Make an exact copy of the entries, taking out every picture.

[Items listed in a dataset]
╭──
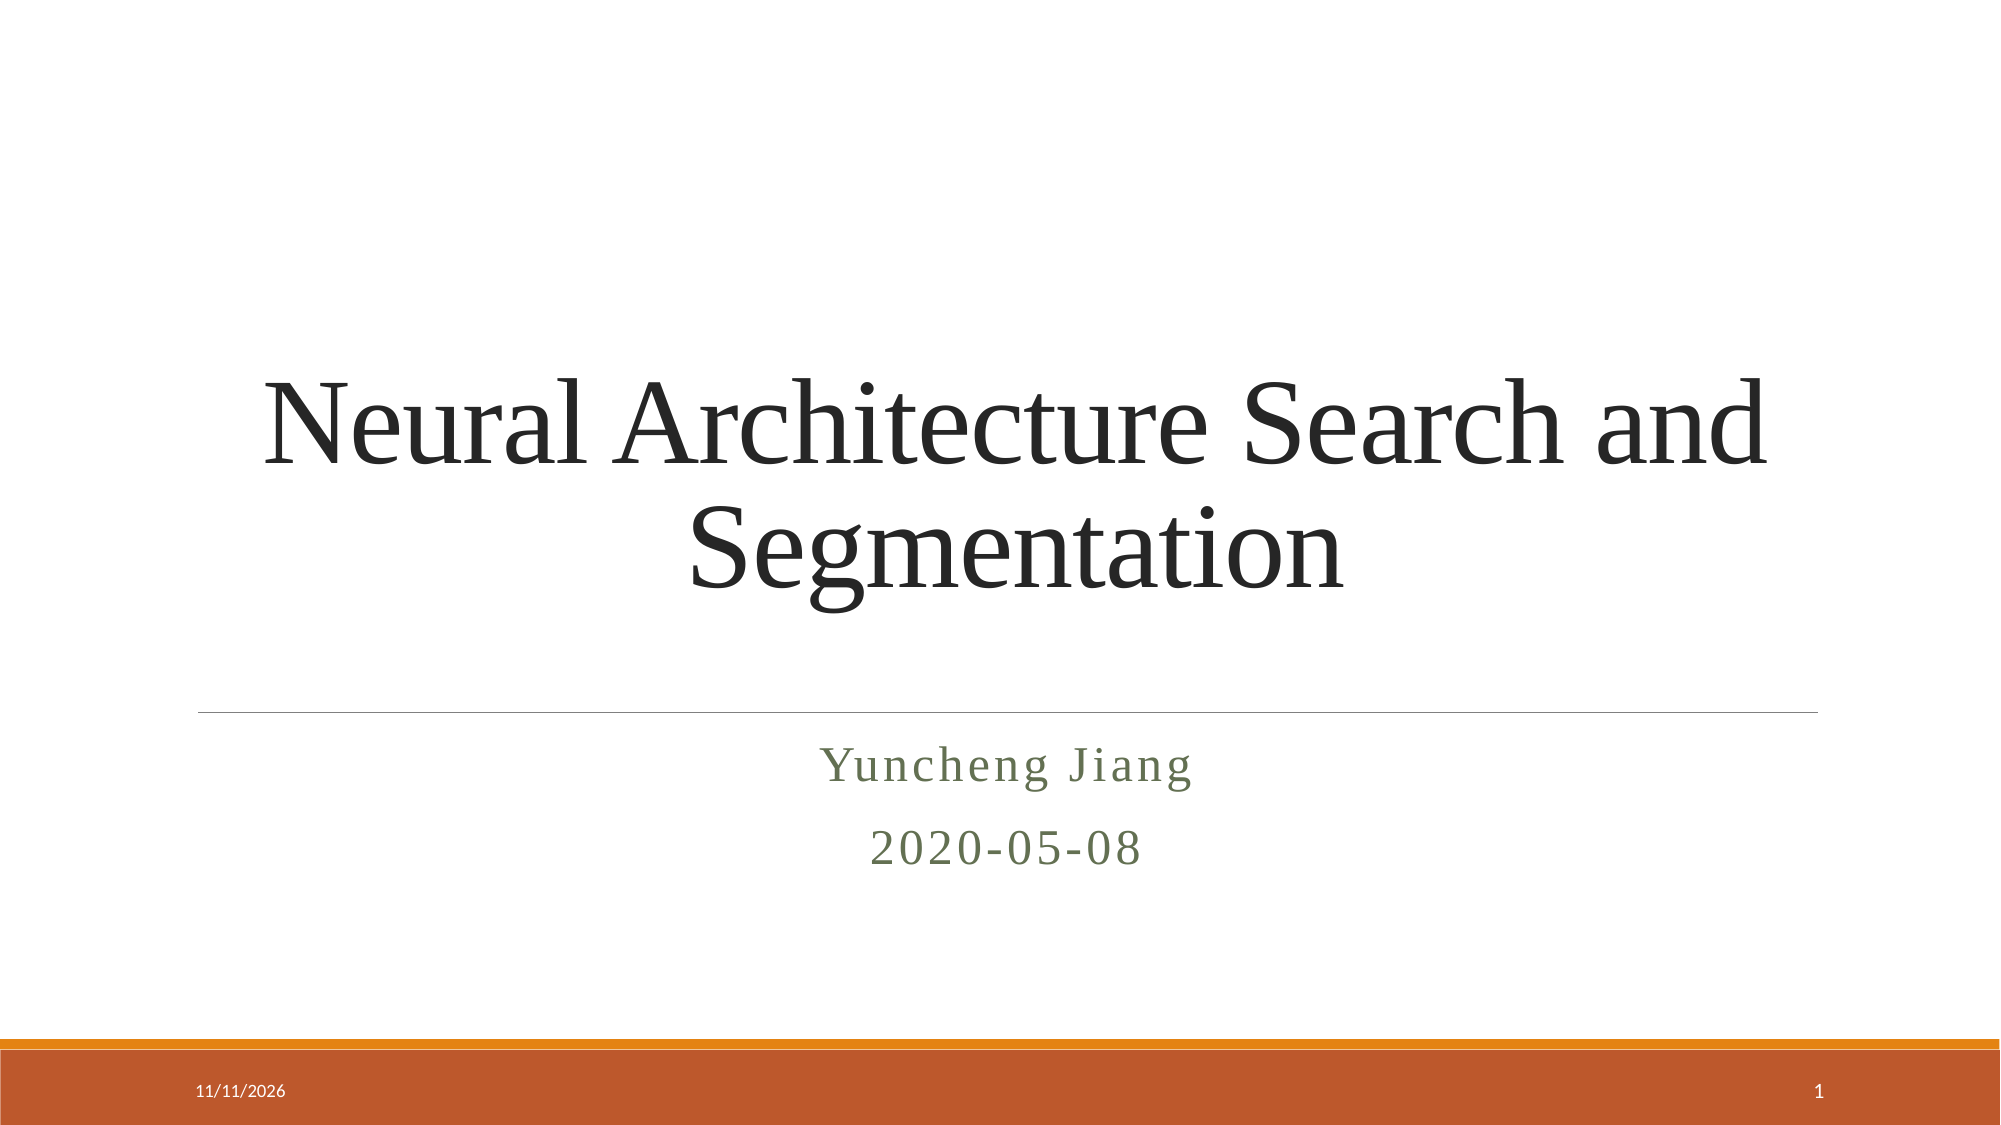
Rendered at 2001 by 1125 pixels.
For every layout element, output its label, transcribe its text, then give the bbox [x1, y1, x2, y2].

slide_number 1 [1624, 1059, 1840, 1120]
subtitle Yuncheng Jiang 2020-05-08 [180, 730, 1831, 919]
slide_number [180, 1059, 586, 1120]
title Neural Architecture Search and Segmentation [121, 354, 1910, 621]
╰──
Answer
Rendered at 2001 by 1125 pixels.
For every layout element, output its label, transcribe its text, then give the bbox [x1, y1, x2, y2].

slide_number 1 [1624, 1059, 1840, 1120]
subtitle Yuncheng Jiang 2020-05-08 [180, 730, 1831, 919]
slide_number [180, 1059, 586, 1120]
title Neural Architecture Search and Segmentation [121, 354, 1910, 621]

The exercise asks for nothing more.